Andre Choulika - Co-Founder, CEO & Director
Yes. Actually, currently, we think Calyxt just announced a leadership change with the arrival of Michael Carr and also a change in strategy that has been induced not only by the new leadership, but also by the Board of Directors under the chairmanship of Yves Ribeill, and we believe that this change is about to transform the company in a very meaningful manner. And Cellectis has a significant stake into Calyxt. I think that we're positive on the fact that this is going to bring a lot of value, and you see that since then it has been quite well received by the market. As I said, like Cellectis has -- definitely has a vested interest in the success of Calyxt and waiting up to this. And it's something that we believe is going to be very valuable in the future for us as shareholders of Calyxt.

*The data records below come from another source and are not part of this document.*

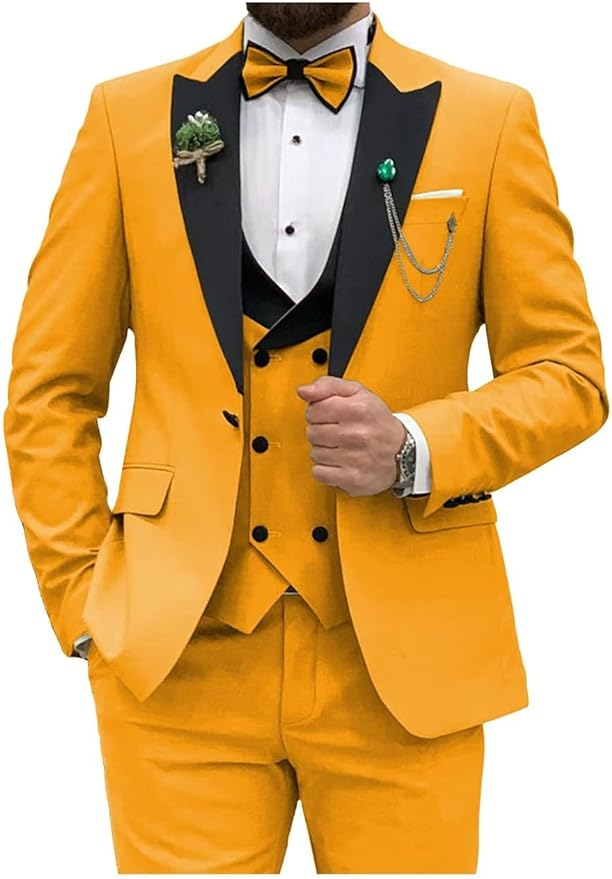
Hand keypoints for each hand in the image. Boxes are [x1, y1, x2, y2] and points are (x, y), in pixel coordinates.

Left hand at [296, 376, 406, 496]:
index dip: (318, 413)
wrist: (405, 452)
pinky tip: (339, 462)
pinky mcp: (352, 478)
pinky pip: (319, 473)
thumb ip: (327, 386)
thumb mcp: (358, 393)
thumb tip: (303, 391)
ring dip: (324, 451)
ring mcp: (355, 458)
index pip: (314, 410)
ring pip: (315, 453)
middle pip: (312, 433)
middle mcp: (357, 434)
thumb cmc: (377, 422)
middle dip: (321, 432)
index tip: (329, 416)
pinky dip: (325, 469)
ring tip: (341, 448)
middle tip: (337, 433)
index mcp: (358, 409)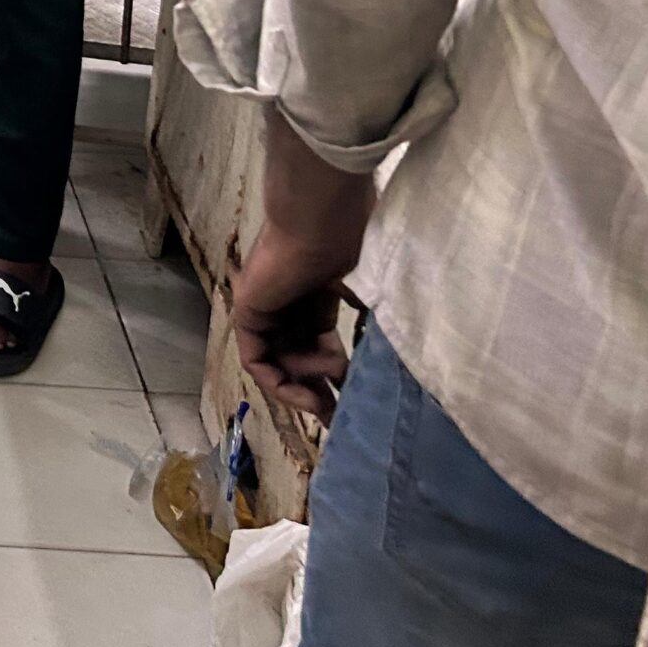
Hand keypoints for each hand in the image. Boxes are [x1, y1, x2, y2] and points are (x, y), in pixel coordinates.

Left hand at [230, 213, 367, 420]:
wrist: (322, 223)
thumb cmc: (351, 244)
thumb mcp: (371, 288)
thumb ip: (376, 319)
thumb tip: (398, 350)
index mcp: (318, 297)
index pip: (322, 347)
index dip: (339, 378)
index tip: (360, 404)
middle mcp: (290, 305)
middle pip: (298, 361)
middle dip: (320, 395)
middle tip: (342, 423)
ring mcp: (268, 309)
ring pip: (281, 364)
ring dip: (308, 385)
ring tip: (332, 385)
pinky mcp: (249, 313)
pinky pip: (257, 360)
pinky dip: (280, 383)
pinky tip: (308, 396)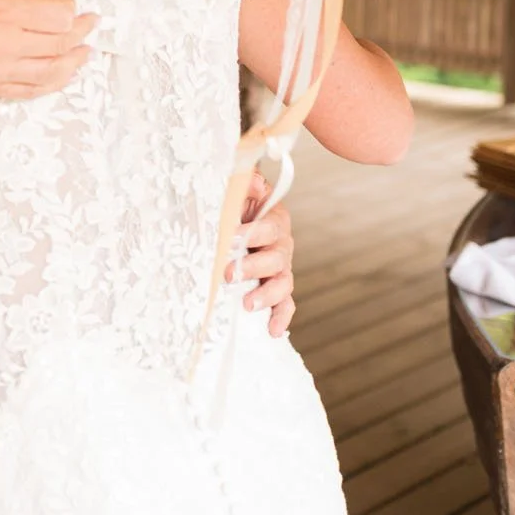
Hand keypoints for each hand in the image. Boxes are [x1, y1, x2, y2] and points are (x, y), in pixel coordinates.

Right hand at [0, 0, 92, 98]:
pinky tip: (62, 72)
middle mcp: (4, 46)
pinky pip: (31, 91)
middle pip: (61, 43)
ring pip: (52, 72)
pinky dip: (53, 82)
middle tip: (90, 22)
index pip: (58, 15)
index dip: (72, 7)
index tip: (73, 0)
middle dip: (81, 31)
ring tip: (86, 50)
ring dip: (75, 60)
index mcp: (1, 12)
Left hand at [231, 171, 296, 336]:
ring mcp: (281, 268)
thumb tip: (253, 184)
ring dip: (267, 294)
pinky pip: (286, 303)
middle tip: (228, 274)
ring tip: (248, 304)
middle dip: (252, 267)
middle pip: (276, 258)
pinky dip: (282, 316)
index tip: (230, 238)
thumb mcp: (237, 191)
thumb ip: (245, 184)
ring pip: (283, 282)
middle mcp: (282, 244)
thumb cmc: (236, 206)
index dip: (251, 233)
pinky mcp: (277, 287)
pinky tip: (273, 331)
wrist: (236, 221)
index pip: (268, 228)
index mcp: (275, 219)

So we have to wait up to the time this change in strategy is implemented. And we believe that the current company has all the pieces to be extremely successful in the implementation of this new strategy very rapidly and very swiftly, which should be to our advantage.

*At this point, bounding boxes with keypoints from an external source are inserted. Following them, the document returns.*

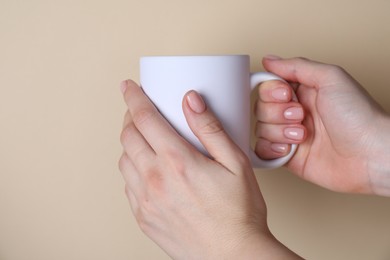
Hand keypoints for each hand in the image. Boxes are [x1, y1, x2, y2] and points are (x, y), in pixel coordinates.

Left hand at [119, 80, 299, 258]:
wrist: (232, 256)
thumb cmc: (238, 212)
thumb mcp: (234, 162)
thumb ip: (210, 128)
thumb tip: (191, 99)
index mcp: (177, 161)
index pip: (145, 118)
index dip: (134, 97)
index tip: (127, 86)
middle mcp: (154, 179)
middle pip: (128, 136)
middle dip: (131, 117)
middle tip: (140, 111)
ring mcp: (145, 201)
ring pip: (123, 159)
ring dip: (130, 142)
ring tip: (144, 138)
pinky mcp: (143, 217)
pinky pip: (127, 184)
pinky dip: (132, 168)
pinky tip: (147, 168)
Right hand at [256, 56, 389, 195]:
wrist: (371, 155)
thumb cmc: (359, 116)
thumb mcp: (331, 78)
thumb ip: (297, 66)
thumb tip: (269, 60)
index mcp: (303, 92)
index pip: (268, 86)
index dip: (271, 91)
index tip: (287, 94)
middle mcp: (294, 113)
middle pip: (261, 108)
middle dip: (278, 113)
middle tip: (301, 116)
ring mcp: (290, 135)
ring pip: (261, 129)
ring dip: (279, 132)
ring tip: (303, 135)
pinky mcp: (288, 157)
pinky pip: (262, 150)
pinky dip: (271, 149)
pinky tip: (290, 149)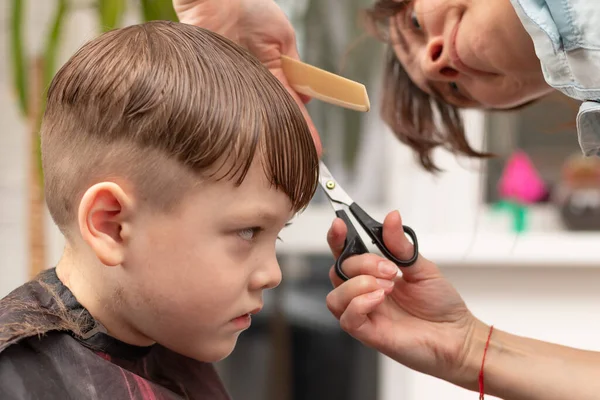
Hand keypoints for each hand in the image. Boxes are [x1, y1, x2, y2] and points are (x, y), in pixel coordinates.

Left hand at [173, 0, 320, 153]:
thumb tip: (306, 95)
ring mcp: (231, 87)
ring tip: (273, 164)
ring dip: (261, 141)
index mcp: (272, 74)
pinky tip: (240, 144)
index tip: (314, 150)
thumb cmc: (250, 7)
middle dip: (284, 144)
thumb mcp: (282, 37)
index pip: (290, 108)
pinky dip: (229, 126)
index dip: (303, 130)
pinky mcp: (208, 85)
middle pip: (270, 121)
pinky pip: (221, 110)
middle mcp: (252, 85)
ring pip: (248, 121)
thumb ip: (292, 66)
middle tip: (296, 166)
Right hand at [326, 210, 480, 383]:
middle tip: (390, 268)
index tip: (340, 225)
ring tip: (387, 288)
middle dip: (362, 263)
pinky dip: (360, 303)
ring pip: (335, 296)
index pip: (344, 255)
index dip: (337, 239)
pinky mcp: (368, 334)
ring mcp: (366, 314)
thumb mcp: (422, 267)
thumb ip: (401, 245)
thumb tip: (392, 218)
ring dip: (359, 285)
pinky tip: (380, 299)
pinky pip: (347, 317)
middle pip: (338, 271)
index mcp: (374, 275)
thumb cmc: (441, 305)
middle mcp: (365, 294)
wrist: (457, 336)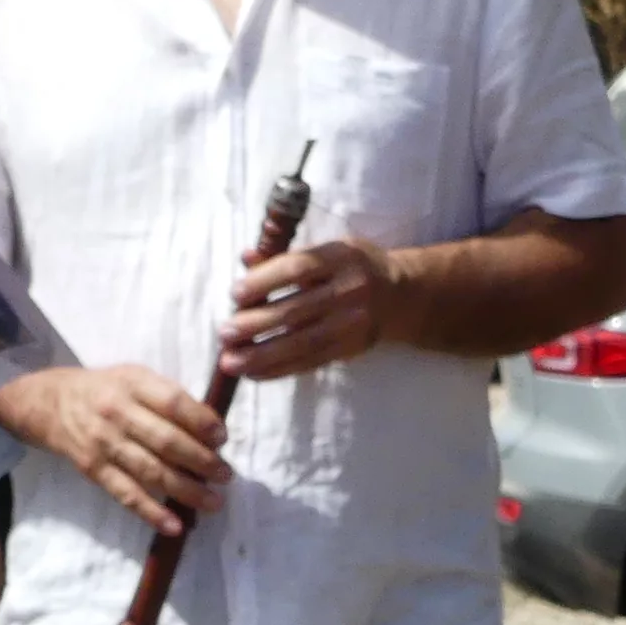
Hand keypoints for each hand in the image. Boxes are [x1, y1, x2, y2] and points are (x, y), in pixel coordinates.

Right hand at [0, 363, 227, 534]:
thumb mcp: (134, 377)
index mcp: (132, 383)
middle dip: (202, 461)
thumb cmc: (105, 389)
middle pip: (166, 441)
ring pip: (151, 472)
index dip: (202, 422)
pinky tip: (175, 526)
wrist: (50, 403)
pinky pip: (126, 495)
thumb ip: (168, 396)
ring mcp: (104, 444)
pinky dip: (152, 512)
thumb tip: (211, 427)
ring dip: (187, 490)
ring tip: (214, 501)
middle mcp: (117, 413)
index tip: (222, 438)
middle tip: (226, 475)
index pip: (173, 402)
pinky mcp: (94, 470)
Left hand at [221, 236, 394, 380]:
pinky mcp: (350, 348)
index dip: (265, 281)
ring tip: (230, 362)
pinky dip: (279, 370)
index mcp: (341, 257)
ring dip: (262, 355)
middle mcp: (350, 290)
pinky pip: (310, 362)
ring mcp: (352, 323)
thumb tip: (246, 258)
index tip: (235, 293)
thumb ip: (286, 255)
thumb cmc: (351, 266)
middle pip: (297, 310)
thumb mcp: (327, 251)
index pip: (298, 268)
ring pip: (302, 343)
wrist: (401, 296)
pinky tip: (253, 373)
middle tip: (224, 333)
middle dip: (256, 324)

Ingrid Gafanhão - Research Analyst
Andre, that's clear. And if I may, I have just one more question for Eric. Just looking ahead into next year. Considering that you're planning to move some programs' INDs forward, are you providing any guidance on your cash burn?
Eric Dutang - CFO
We don't provide any guidance on our cash flow. What we said the cash runway is early 2023 on Cellectis. And we don't disclose milestone payments. We have a partnership with Servier where we can get up to [$210 million] from the 19 programs and also the partnership with Celgene where we can get up to $3 million on 15 targets.
Andre Choulika - Co-Founder, CEO & Director
And also with Iovance and with Cyto, a series of milestones to be paid. But currently, the cash burn into 2023 is unchanged.
Operator
Ladies and gentlemen, we have reached the end of the question-and-answer session. I will now turn the call over to Andre Choulika for closing remarks.

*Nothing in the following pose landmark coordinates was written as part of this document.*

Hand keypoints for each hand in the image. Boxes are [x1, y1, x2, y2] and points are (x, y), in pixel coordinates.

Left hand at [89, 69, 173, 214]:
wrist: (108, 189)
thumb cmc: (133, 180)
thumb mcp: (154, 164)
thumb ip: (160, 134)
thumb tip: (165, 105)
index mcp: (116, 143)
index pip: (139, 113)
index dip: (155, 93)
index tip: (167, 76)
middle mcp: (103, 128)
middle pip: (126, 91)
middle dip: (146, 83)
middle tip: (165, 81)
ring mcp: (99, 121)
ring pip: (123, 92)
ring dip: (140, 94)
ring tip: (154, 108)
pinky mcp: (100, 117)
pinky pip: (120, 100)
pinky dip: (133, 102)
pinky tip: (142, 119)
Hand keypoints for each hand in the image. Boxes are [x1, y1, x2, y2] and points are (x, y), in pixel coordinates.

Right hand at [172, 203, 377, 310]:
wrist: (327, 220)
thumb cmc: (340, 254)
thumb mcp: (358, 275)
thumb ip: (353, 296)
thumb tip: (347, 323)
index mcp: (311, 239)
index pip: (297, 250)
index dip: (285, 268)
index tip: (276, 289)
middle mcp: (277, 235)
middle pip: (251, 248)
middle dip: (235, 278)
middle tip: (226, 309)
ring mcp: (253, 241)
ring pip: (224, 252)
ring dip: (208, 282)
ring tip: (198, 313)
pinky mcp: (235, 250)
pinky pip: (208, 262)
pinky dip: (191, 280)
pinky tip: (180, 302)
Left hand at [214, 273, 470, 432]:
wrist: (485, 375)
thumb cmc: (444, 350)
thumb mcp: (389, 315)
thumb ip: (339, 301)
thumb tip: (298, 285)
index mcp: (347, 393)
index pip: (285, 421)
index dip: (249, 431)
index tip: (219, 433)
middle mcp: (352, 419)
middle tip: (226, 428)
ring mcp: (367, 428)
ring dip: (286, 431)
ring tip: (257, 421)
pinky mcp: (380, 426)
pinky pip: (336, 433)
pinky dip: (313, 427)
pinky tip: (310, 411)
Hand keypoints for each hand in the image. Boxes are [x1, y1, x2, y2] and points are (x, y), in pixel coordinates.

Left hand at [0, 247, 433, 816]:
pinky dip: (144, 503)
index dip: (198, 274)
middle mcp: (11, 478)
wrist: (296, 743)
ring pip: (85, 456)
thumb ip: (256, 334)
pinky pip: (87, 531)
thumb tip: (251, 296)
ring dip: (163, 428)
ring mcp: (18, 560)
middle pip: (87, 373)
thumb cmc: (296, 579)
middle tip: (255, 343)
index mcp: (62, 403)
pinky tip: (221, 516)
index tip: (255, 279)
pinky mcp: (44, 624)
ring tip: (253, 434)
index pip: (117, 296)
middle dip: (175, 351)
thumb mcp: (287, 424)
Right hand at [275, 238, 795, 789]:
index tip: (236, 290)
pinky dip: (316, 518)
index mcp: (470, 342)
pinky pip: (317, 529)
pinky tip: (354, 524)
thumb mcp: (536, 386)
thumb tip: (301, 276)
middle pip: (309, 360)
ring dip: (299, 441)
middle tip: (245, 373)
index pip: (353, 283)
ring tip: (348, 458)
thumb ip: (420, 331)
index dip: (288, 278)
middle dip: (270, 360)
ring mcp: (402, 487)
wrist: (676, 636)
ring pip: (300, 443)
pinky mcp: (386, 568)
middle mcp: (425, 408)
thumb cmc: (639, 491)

Andre Choulika - Co-Founder, CEO & Director
Well, thank you very much, everyone, for this Q&A. We're extremely excited to have all these questions. I'm excited about our trials and our partners' trials. There's a lot of things ongoing at Cellectis. I think that Cellectis has hit seriously a leading point, a turning point for the company with internalizing all the manufacturing. And what comes next in the coming months and years is the transformative Cellectis that is becoming a true bonafide biopharmaceutical company, making things from A to Z and like one-stop shop with gene editing, CAR T, oncology, gene therapy and of course, with a careful strategy in the clinic we've been sharing with Carrie. And I think that this is going to change. So please watch closely and come to our meetings and posters at ASH. We're waiting for you. Thank you very much.
Operator
Thank you. This concludes today's conference, and you may disconnect your lines at this time. Thank you for your participation, and have a wonderful day.